START Supplied passage

We will need to impute the missing values in the Age column.

BUT we shouldn't do any of that until the data is split into training and test sets. We don't want to introduce any bias into the data.

Let me show another interesting library called pandas_profiling. This library will generate a report of the data, and it's very useful for exploratory data analysis.

if you don't already have it installed, you can install it with pipenv install pandas-profiling ipywidgets.

🦉 Note: The report looks like a webpage embedded in the notebook, if you're using Jupyter Lab or VSCode. It may look a bit different if you're viewing this directly on GitHub.

# pandas_profiling.ProfileReport(titanic, title='Pandas Profiling Report')

The generated report is able, to a high degree of correctness, to detect the data types of the columns, and also detect missing values. It's able to show the distribution of the data, and also the correlation between the features.

Before we proceed any further, and before we start cleaning, the data, dropping columns, or anything else, we need to split the data into training and test sets.


2. Data Splitting

  • should we stratify or not? With large datasets, stratified sampling is a good idea. This is because we want to make sure that the training and test sets have the same distribution of the target variable.

in talking with a hypothetical subject-matter expert (SME), they mentioned that when splitting the data, we need:

  • all passenger classes needs to be represented in the dataset with the same frequency as they appear in the original dataset.
  • They also had a theory that the embarked column may have some effect SME suggested that we should use embarked as the stratification feature.

END Supplied passage
START Supplied material

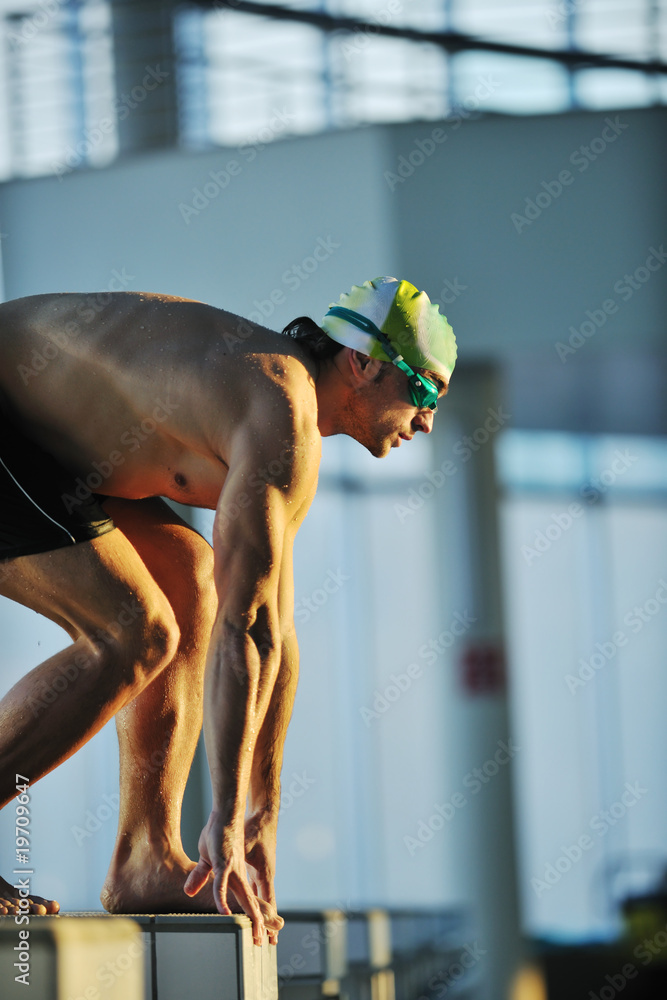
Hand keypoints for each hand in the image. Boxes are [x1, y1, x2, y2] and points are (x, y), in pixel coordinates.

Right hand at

END Supplied material

* _Required actions_:
#1 What does the Titanic walkthrough say the generated profiling report is able to detect or show?
#2 Can you carry the Titanic walkthrough on from its last line, the one about using embarked as the stratification feature?

* _Answers for the tasks_:
#1
- The data types of the columns
- Missing values
- The distribution of the data
- The correlation between the features

#2
Another SME suggested that sex is a more important feature to startify the data split on, and that we should use that instead.

split = StratifiedShuffleSplit(n_splits=1, test_size=0.2, random_state=56)

for train_index, test_index in split.split(titanic, titanic['embarked']):
strat_train_set = titanic.loc[train_index]
strat_test_set = titanic.loc[test_index]
train_set, test_set = train_test_split(titanic, test_size= 0.2, random_state=45)

Let's also separate the features from the labels

titanic_X = train_set.drop('survived', axis=1)
titanic_y = train_set['survived'].copy()

3️⃣. Process

1. Dropping Features

We generally drop columns that have no signal, or no variance, or not useful for the model. We also drop columns that are Leaky Features.

  • name column
    • unless we're doing some fancy Natural Language Processing (NLP), or we have some theory about the names may have an effect on the survival rate, (like easier names were easier to remember and call out, and therefore easier to save 🤷‍♂️), we can drop the name column.
  • ticket column
    • we can drop the ticket column, because it's just a ticket number, and it's not going to be useful for the model.
  • boat column
    • we can drop the boat column, because it's a leaky feature. if you got on a boat, you survived (very likely).
  • body column
    • we can drop the body column, because it's a leaky feature. If you have a body number, you didn't survive.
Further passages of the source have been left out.